To achieve this aim, three targets were set:
- to reduce child poverty by a quarter between 1998-99 and 2004-05;
- to halve it by 2010-11; and
- to eradicate it by 2020.
By 2009, the Government will be spending £13 billion a year extra, the equivalent of a 4p tax cut, on increased benefits and tax credits for families with children.
But, despite this huge expenditure, the Government missed the 2004-05 target and, in 2005-06, child poverty on the Government’s preferred measure actually increased.
On other measures the record looks weaker still:
- there has been no change since 1997 in the numbers of children in severe poverty; and
- one in five children living in households in poverty remain persistently poor.
The current anti-poverty strategy is biased:
- the risk of poverty for children has hardly changed for children in two parent families;
- despite the Government’s assertion that work is the best route out of poverty, half of all children in poverty remain in working households; and
- there has been no reduction in the numbers of children in working poor households since 1995.
Tax credits are badly designed:
- despite the huge costs, only a quarter of children in poor working households receiving tax credits are taken out of poverty because of them. Over 700,000 children in poor working households are not receiving tax credits;
- a further result of the poor design of the tax credits system is that two parent households need far greater earnings than a lone parent to move past the poverty line. In 2004-05, two parents with two children had to earn £240 a week to have a net income of £295, to lift themselves above the poverty line.
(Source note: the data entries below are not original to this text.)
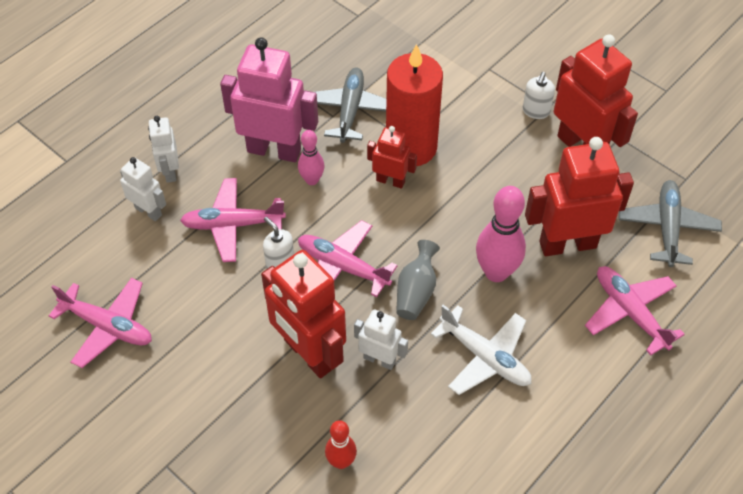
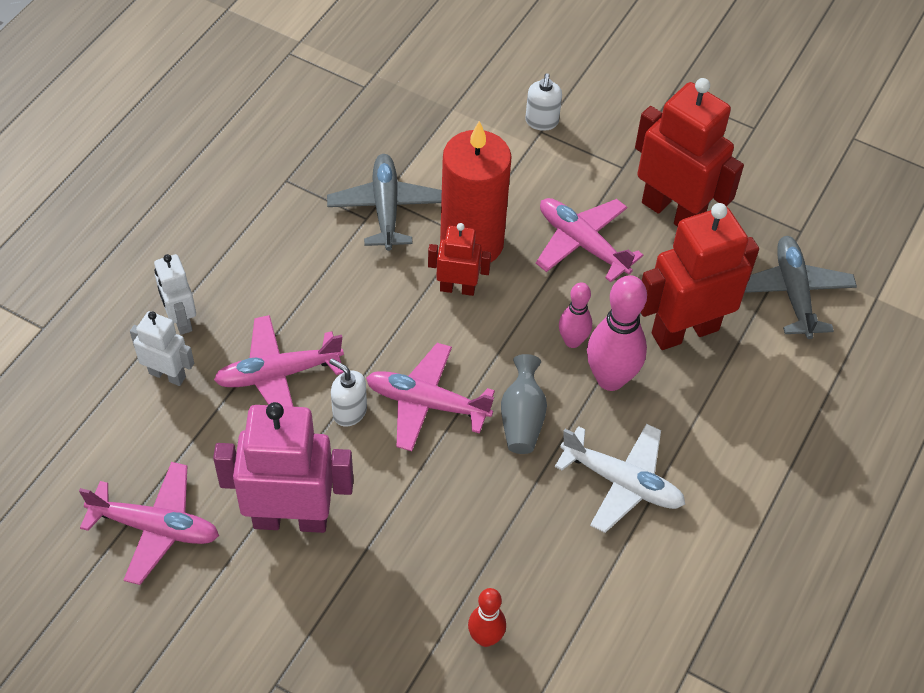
camera: 15 degrees left, 0 degrees up
pink robot [220,37,318,162] -> pink robot moved to [213,402,353,533]
red robot [261,250,346,378] -> none
pink bowling pin [298,130,324,185] -> pink bowling pin moved to [559,283,592,348]
white robot [354,309,408,370] -> none
white soap dispenser [522,72,555,119] -> white soap dispenser moved to [525,73,562,131]
pink plane [585,266,685,355] -> pink plane moved to [536,198,643,282]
By contrast, a lone parent with the same number of children needed to earn just £76 a week to gain a net income of £230, £5 above the poverty line; and
- with tax credits not making allowance for the second adult in the household, two parent families needed to work far longer to achieve the same level of income. In 2006, a lone parent with 2 children under 11, working 16 hours a week on the minimum wage, gained a total net income of £487 a week, largely due to tax credits. In order to attain the same weekly income, an equivalent two parent household needed to work 116 hours a week; an extraordinary 100 hours more than the single parent.
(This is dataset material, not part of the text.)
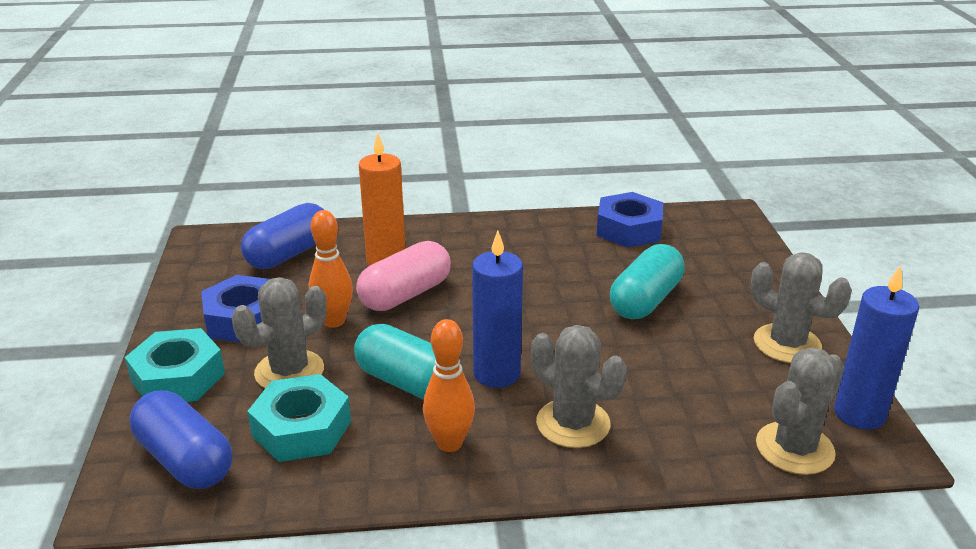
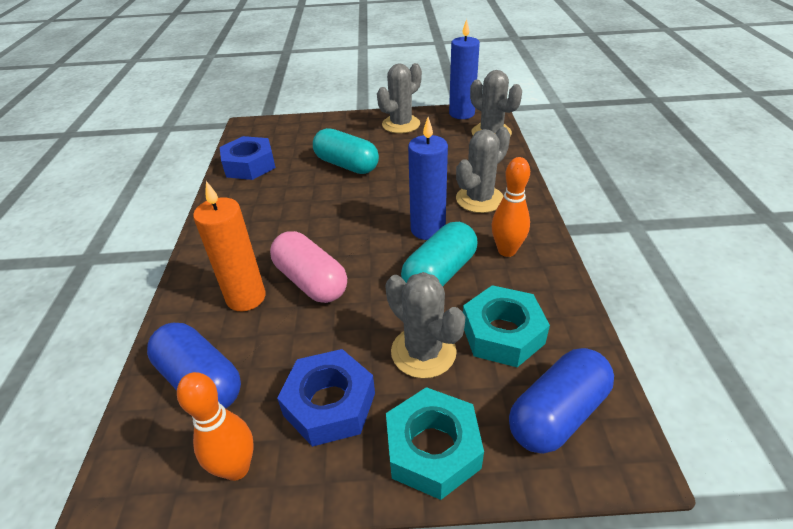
camera: 85 degrees left, 10 degrees up
orange bowling pin [309,210,353,328] -> orange bowling pin moved to [177,372,254,481]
Even though the Government has shifted the goal posts for the 2010-11 target – re-defining 1 million children out of poverty – it is still expected to miss this target by a significant margin. Government policies have to register a fall in the number of poor children which is eight times the rate achieved over the last five years to meet the 2010-11 goal.
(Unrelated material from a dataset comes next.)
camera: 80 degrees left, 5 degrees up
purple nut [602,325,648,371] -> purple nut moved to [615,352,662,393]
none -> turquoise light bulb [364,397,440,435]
A new strategy is urgently needed which:
- ceases discriminating against two parent working families;
- as a result, ceases discriminating against single parents who re-partner and thereby encourages single parents to declare their existing partnerships;
- increases incentives to work for potential second earners;
- improves education outcomes at the bottom end to prevent intergenerational poverty; and
- makes effective the child support system.